### WHAT NEEDS TO BE DONE:
Count the lines in the records that hold the string "Gameplay". Only the number should be given.

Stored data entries
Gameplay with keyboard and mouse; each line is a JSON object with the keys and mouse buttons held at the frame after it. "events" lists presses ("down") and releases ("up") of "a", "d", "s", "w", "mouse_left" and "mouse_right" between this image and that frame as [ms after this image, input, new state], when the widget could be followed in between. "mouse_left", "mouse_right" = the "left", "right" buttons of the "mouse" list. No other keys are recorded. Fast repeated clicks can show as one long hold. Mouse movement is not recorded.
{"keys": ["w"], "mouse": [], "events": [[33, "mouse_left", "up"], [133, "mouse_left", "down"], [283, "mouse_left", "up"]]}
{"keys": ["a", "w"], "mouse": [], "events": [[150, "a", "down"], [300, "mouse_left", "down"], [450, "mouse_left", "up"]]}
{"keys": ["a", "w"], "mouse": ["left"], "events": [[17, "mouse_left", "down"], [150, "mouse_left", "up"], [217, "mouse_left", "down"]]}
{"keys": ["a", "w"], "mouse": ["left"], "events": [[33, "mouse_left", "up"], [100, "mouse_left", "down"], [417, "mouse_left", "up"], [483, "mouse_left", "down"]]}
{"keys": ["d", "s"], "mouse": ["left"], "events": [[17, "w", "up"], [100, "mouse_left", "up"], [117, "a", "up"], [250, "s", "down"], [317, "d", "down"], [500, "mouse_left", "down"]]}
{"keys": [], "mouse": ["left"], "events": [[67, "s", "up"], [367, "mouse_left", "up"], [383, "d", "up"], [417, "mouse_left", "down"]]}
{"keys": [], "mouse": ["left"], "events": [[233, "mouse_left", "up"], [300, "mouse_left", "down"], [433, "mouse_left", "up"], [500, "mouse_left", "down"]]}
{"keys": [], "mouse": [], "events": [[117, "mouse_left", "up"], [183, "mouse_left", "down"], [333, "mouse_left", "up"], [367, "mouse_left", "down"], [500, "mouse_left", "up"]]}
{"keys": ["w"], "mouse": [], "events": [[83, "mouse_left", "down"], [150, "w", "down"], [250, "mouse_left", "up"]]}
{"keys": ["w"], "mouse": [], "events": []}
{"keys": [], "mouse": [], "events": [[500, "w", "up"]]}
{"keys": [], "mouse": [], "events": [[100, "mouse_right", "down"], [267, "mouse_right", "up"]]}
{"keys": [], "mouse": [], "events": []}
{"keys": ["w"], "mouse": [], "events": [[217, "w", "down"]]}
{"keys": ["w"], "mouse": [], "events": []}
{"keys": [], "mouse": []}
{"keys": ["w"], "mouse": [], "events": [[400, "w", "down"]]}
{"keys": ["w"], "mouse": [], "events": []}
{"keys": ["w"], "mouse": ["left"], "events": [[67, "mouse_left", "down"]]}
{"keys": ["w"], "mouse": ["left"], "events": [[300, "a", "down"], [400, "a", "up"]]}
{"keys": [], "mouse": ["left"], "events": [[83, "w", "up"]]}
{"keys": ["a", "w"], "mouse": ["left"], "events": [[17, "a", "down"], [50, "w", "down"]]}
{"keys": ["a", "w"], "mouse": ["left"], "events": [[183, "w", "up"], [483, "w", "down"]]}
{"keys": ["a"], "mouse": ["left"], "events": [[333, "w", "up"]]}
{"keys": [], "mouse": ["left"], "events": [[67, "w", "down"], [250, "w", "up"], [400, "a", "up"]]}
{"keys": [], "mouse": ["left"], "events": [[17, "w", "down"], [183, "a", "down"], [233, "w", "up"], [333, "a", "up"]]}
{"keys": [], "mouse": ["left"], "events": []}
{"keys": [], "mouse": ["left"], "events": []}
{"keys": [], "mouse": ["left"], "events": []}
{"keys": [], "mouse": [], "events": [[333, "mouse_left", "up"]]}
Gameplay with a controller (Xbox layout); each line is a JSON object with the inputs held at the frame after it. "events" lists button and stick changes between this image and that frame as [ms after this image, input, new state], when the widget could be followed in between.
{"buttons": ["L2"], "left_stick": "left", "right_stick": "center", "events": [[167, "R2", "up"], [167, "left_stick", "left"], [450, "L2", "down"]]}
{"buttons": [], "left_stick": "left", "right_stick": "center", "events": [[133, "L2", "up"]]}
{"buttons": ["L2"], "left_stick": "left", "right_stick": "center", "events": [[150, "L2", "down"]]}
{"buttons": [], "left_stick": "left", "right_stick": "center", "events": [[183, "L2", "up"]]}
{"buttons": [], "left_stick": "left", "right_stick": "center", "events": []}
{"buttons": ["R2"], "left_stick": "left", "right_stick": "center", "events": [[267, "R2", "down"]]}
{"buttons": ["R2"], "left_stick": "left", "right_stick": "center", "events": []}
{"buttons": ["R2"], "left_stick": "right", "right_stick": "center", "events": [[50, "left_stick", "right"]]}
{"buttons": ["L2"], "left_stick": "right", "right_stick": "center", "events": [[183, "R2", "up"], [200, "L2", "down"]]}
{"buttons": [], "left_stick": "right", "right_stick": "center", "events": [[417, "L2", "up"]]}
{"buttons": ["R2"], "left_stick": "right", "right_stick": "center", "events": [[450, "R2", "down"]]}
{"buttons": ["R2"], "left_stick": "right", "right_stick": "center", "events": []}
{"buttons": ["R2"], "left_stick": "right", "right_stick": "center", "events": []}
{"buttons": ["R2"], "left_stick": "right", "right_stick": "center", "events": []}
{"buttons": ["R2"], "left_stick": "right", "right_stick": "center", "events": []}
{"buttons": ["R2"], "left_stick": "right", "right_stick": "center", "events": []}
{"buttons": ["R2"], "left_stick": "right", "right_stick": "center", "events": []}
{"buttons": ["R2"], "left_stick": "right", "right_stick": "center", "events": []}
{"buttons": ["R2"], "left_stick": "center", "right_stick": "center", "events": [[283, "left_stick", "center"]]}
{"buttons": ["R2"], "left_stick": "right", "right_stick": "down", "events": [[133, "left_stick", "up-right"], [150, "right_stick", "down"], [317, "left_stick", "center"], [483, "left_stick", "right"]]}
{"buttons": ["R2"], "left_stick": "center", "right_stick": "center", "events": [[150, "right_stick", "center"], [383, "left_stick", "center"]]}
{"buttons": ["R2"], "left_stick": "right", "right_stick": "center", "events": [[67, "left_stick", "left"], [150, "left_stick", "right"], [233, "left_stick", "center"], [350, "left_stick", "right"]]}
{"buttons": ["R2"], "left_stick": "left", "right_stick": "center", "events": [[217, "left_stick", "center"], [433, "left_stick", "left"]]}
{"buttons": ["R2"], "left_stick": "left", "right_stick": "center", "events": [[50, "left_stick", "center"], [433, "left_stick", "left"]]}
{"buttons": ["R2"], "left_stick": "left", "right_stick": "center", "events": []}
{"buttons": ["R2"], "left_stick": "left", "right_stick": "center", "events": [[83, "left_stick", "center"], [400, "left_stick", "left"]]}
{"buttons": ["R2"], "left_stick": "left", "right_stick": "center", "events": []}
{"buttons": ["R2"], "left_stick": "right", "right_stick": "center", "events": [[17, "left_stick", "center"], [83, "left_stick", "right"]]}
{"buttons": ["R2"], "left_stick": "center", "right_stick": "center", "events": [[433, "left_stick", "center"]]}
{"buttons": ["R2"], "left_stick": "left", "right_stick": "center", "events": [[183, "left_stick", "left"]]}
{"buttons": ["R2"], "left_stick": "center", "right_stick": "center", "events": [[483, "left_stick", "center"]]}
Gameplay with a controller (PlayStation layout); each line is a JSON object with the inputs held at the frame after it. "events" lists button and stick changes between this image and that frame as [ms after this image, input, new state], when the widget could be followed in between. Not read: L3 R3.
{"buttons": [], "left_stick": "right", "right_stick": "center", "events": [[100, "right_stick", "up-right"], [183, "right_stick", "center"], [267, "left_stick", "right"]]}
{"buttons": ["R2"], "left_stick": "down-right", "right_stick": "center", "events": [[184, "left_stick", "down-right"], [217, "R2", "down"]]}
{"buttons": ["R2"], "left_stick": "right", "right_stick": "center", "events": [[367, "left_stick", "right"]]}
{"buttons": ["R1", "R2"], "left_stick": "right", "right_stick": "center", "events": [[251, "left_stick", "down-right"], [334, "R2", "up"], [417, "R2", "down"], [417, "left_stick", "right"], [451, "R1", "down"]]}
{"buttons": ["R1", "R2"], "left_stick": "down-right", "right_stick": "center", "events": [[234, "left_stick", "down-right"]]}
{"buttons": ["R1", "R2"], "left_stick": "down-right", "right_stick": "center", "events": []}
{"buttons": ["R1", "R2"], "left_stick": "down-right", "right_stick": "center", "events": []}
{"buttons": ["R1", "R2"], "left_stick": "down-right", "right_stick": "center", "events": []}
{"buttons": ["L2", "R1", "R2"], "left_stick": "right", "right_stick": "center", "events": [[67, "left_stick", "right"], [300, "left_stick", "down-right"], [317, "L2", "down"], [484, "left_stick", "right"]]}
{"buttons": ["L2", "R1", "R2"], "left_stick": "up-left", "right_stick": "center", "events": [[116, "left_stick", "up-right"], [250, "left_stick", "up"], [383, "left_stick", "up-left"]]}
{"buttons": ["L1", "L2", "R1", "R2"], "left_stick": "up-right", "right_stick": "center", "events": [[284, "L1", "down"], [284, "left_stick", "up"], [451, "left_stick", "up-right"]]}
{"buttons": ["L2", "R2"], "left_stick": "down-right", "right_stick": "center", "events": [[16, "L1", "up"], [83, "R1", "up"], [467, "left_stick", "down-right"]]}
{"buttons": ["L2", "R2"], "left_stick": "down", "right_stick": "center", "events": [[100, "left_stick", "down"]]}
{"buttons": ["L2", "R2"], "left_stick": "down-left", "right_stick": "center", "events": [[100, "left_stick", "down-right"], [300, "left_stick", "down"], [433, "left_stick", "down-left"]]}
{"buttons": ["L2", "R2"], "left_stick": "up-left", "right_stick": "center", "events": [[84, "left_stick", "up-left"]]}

### EXERCISE RESULT:
3